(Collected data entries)
---*---

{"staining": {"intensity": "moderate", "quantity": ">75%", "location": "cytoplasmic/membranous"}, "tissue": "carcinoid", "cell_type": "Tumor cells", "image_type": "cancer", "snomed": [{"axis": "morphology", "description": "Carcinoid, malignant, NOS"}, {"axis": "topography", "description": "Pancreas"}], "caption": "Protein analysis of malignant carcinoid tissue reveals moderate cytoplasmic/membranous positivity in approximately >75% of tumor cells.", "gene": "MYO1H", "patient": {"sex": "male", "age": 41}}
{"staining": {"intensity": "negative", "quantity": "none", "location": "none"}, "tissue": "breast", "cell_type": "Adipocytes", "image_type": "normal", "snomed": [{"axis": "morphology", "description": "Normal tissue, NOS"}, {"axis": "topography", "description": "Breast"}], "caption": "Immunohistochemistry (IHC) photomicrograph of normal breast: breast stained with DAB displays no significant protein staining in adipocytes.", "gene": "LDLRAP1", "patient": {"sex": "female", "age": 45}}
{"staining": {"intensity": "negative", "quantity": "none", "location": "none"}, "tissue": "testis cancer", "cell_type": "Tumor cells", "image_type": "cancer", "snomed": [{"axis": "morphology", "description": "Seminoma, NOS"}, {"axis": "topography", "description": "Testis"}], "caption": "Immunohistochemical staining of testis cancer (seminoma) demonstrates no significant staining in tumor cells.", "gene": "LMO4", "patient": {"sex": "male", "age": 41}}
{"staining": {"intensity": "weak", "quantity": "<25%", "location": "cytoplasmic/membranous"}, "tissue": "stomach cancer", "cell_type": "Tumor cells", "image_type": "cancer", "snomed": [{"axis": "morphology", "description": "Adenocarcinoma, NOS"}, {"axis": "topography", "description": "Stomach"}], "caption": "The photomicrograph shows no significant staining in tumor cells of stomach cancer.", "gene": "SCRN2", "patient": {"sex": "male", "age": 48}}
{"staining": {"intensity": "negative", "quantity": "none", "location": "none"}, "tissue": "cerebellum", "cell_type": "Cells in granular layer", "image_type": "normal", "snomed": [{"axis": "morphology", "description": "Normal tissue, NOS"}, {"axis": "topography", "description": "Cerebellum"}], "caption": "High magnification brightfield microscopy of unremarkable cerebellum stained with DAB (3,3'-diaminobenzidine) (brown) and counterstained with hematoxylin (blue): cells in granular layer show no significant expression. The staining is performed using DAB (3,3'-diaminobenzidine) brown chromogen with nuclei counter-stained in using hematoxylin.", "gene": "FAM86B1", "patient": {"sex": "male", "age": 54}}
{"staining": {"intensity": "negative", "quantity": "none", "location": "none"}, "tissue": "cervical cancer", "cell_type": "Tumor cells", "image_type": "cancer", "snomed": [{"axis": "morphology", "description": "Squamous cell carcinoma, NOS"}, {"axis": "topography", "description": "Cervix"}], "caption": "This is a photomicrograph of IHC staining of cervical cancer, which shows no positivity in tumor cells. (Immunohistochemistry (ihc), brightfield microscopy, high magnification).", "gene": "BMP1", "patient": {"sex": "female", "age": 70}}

---*---

Exercise requirements: Transcribe the records from their first line. Stop after the line with "staining of testis", including it.

Problem solution:
{"staining": {"intensity": "moderate", "quantity": ">75%", "location": "cytoplasmic/membranous"}, "tissue": "carcinoid", "cell_type": "Tumor cells", "image_type": "cancer", "snomed": [{"axis": "morphology", "description": "Carcinoid, malignant, NOS"}, {"axis": "topography", "description": "Pancreas"}], "caption": "Protein analysis of malignant carcinoid tissue reveals moderate cytoplasmic/membranous positivity in approximately >75% of tumor cells.", "gene": "MYO1H", "patient": {"sex": "male", "age": 41}}
{"staining": {"intensity": "negative", "quantity": "none", "location": "none"}, "tissue": "breast", "cell_type": "Adipocytes", "image_type": "normal", "snomed": [{"axis": "morphology", "description": "Normal tissue, NOS"}, {"axis": "topography", "description": "Breast"}], "caption": "Immunohistochemistry (IHC) photomicrograph of normal breast: breast stained with DAB displays no significant protein staining in adipocytes.", "gene": "LDLRAP1", "patient": {"sex": "female", "age": 45}}
{"staining": {"intensity": "negative", "quantity": "none", "location": "none"}, "tissue": "testis cancer", "cell_type": "Tumor cells", "image_type": "cancer", "snomed": [{"axis": "morphology", "description": "Seminoma, NOS"}, {"axis": "topography", "description": "Testis"}], "caption": "Immunohistochemical staining of testis cancer (seminoma) demonstrates no significant staining in tumor cells.", "gene": "LMO4", "patient": {"sex": "male", "age": 41}}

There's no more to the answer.